What is a dynamic market?
A dynamic market is an everchanging market.
What are the pros of dynamic markets?
1) Allow businesses to innovate
Dynamic markets will allow businesses to consistently develop new products in order to keep up with everchanging markets.
2) Competitive advantage
As businesses innovate they will be able to gain a competitive advantage that could allow them to stand out amongst other businesses.
3) Consumer Choice
Dynamic markets offer consumers a wider range of choices. Competition drives companies to differentiate their products and services, providing consumers with diverse options and fostering a competitive environment that benefits customers.
What are the cons of dynamic markets?
1) High costs
Businesses will incur high costs as they will need to constantly innovate.
2) Increased competition
Dynamic markets typically attract more competitors, as the potential for profits encourages new entrants. This heightened competition can put pressure on existing businesses, leading to lower profit margins and increased efforts to differentiate products or services.
3) Uncertainty
Dynamic markets are frequently changing which could lead to business uncertainty. Uncertain economic conditions, shifting consumer preferences, and technological disruptions can make long-term planning and decision-making challenging.
What is market research?
Market research is when businesses gather research about consumer preferences and choices.
Including details about potential customers, competitors, and the overall industry.
What are the pros of market research?
1) Understanding Customer Needs
By studying customer preferences, behaviours, and expectations, businesses can tailor their products and services to better meet customer needs. This will improve customer satisfaction and loyalty.
2) Competitive Advantage: Through competitor analysis, businesses can gain a better understanding of their competitors’ strengths and weaknesses. This information allows them to position themselves strategically and develop a competitive advantage.

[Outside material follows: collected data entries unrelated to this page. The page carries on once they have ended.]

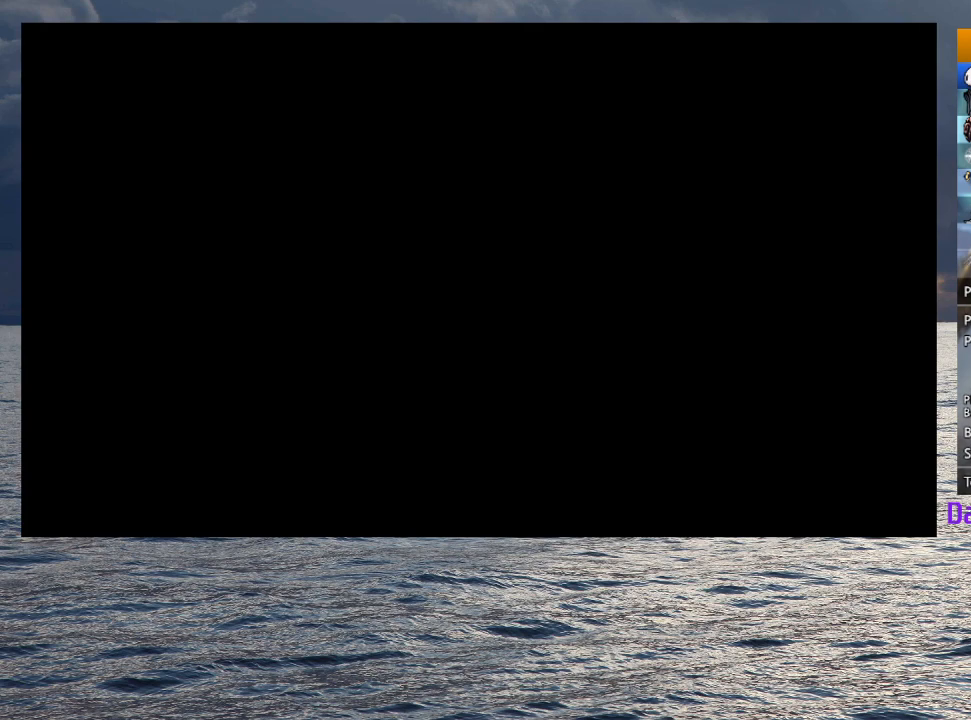
{"buttons": [], "left_stick": "right", "right_stick": "center", "button_events": []}
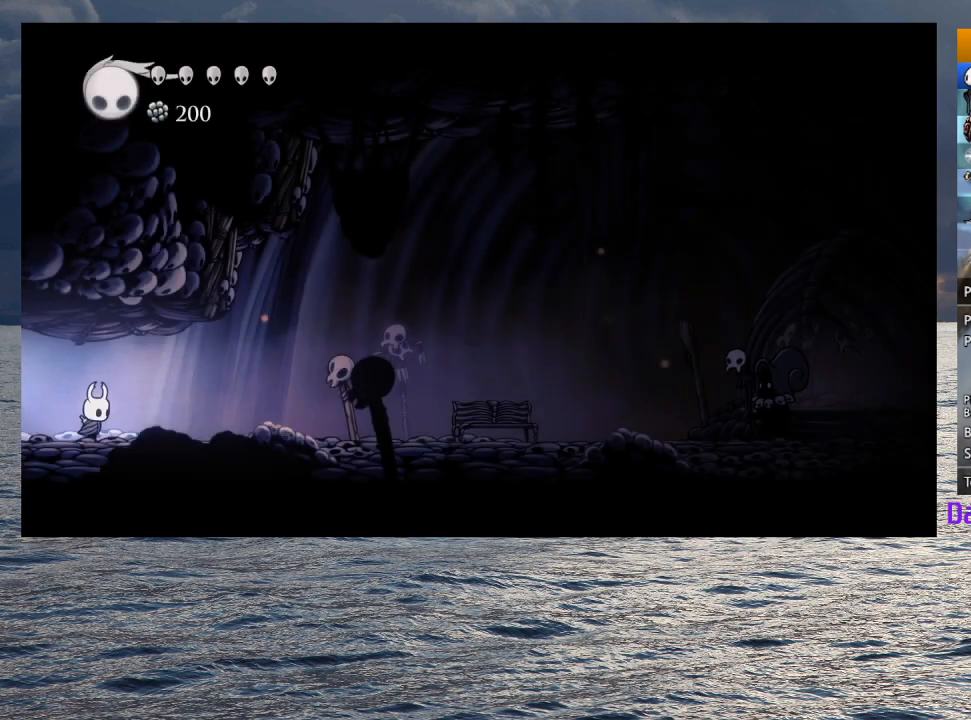
{"buttons": [], "left_stick": "right", "right_stick": "center", "button_events": []}
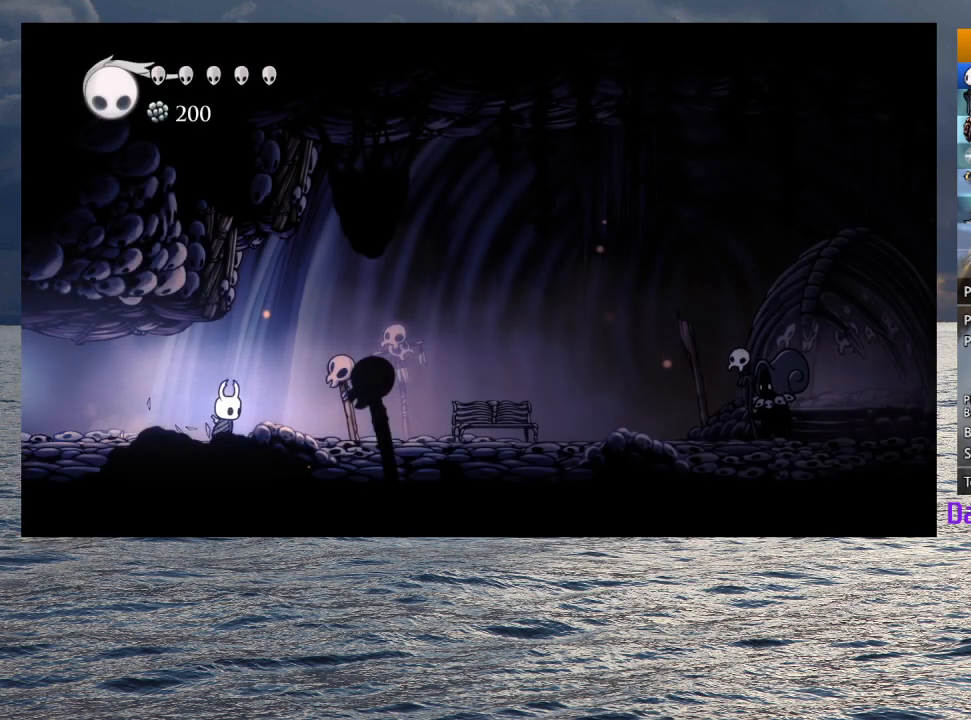
{"buttons": ["CROSS"], "left_stick": "down-right", "right_stick": "center", "button_events": [[433, "CROSS", "down"]]}
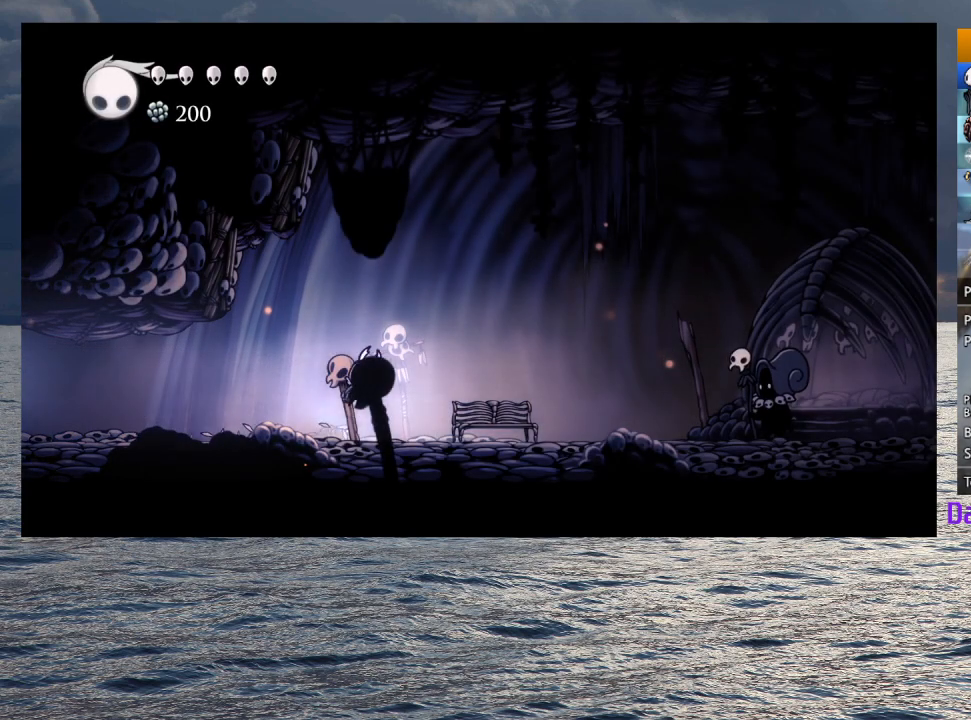
{"buttons": ["CROSS"], "left_stick": "down-right", "right_stick": "center", "button_events": []}
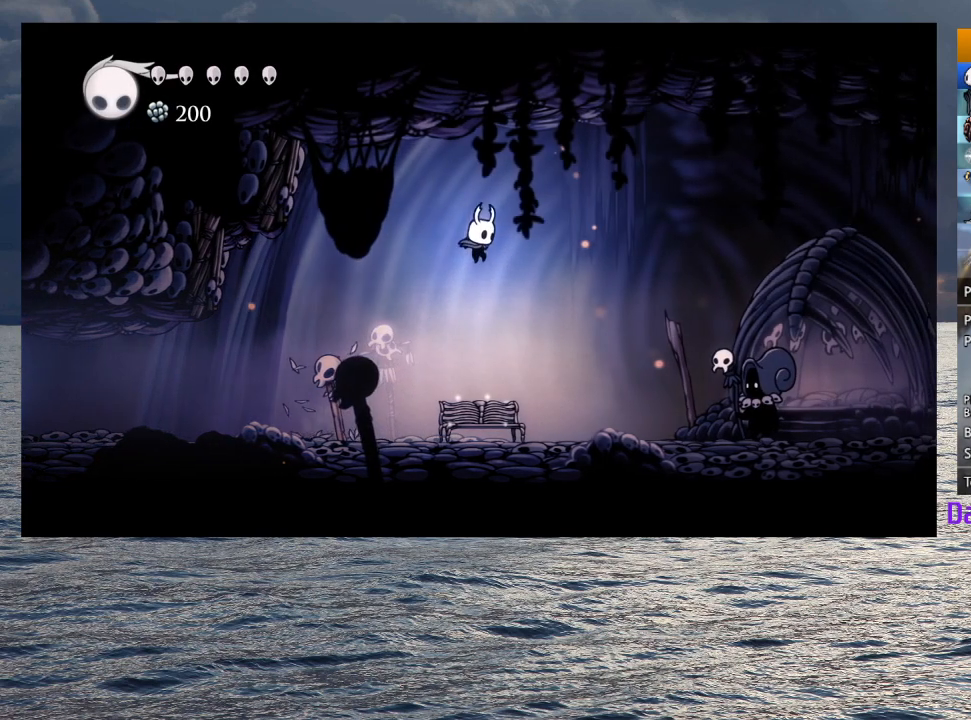
{"buttons": [], "left_stick": "down-right", "right_stick": "center", "button_events": [[200, "CROSS", "up"]]}
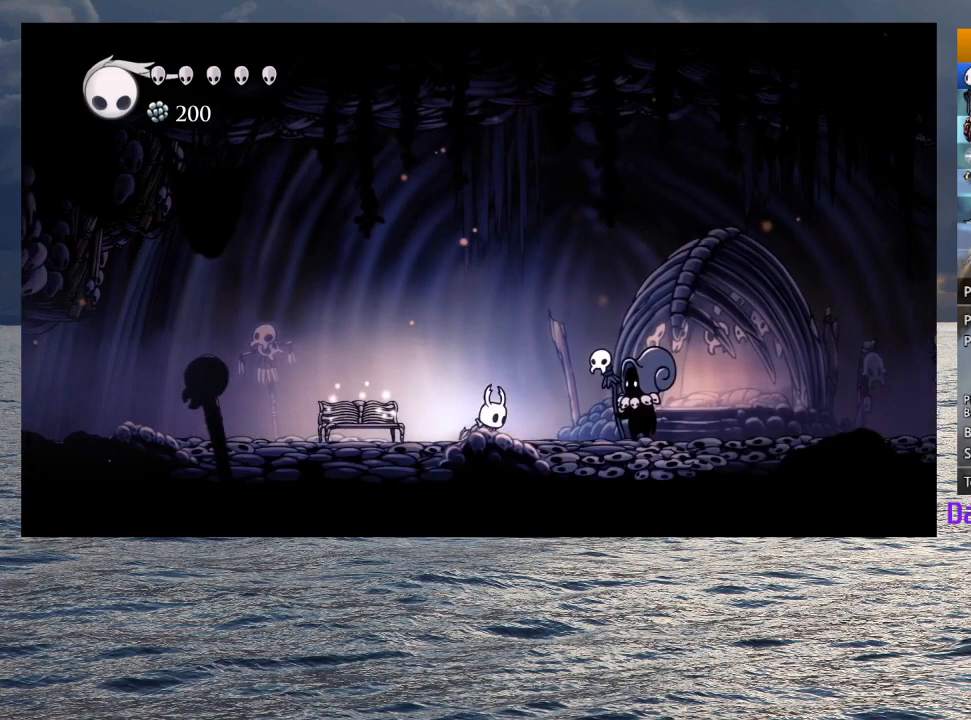
{"buttons": ["CROSS", "SQUARE"], "left_stick": "center", "right_stick": "center"}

3) Product Development and Innovation: Researching market trends and customer preferences aids in product development and innovation. Businesses can create products that align with market demands, stay ahead of trends, and maintain relevance in a
dynamic market.
4) Strategic Planning Market research is a fundamental component of strategic planning. It helps businesses set realistic goals, prioritize initiatives, and develop long-term plans that are grounded in a thorough understanding of the market.
What are the cons of market research?
1) Expensive
Conducting market research could be expensive.
2) Inaccurate research
Market research could be inaccurate especially if the data collection methods are flawed or if there is a bias in the sample population. Biased results can lead to misguided decisions.
3) Changing market conditions
Markets are dynamic and subject to change. Research findings may become outdated quickly if market conditions, consumer preferences, or external factors shift rapidly.
What is product orientation?
Product orientation is an approach where a business primarily focuses on producing high quality products.
What are the pros of product orientation
1) High quality products
Product oriented companies often excel in creating high quality products. which could therefore attract a large number of customers.
What are the cons of product orientation?
1) High costs
Businesses could incur high costs as a result of producing high quality products.
2) Narrow Market Reach
A product-oriented strategy may appeal only to a niche market or a specific customer segment that highly values product features. This limits the potential customer base and market reach.
3) Threat of substitutes
Similar products could be available at lower prices therefore reducing demand.